-- GIVEN INFORMATION follows --

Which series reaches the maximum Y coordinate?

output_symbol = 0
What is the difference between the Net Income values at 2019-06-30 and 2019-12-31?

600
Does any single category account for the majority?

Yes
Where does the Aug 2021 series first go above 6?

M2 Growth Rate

-- GIVEN INFORMATION concluded --
-- GIVEN INFORMATION follows --

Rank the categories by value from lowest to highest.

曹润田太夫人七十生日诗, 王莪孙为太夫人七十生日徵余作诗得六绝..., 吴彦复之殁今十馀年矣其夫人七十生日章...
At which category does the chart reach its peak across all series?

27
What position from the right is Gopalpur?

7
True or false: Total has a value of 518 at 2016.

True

-- GIVEN INFORMATION concluded --

THE PROBLEM:
Lay out the lines of the records as a Markdown table with the columns Row and Line, starting with the line containing "Which series reaches" and going on through the line containing "M2 Growth Rate". Number each row and leave out blank lines.

RESPONSE:
| Row | Line |
|---|---|
| 1 | Which series reaches the maximum Y coordinate? |
| 2 | output_symbol = 0 |
| 3 | What is the difference between the Net Income values at 2019-06-30 and 2019-12-31? |
| 4 | 600 |
| 5 | Does any single category account for the majority? |
| 6 | Yes |
| 7 | Where does the Aug 2021 series first go above 6? |
| 8 | M2 Growth Rate |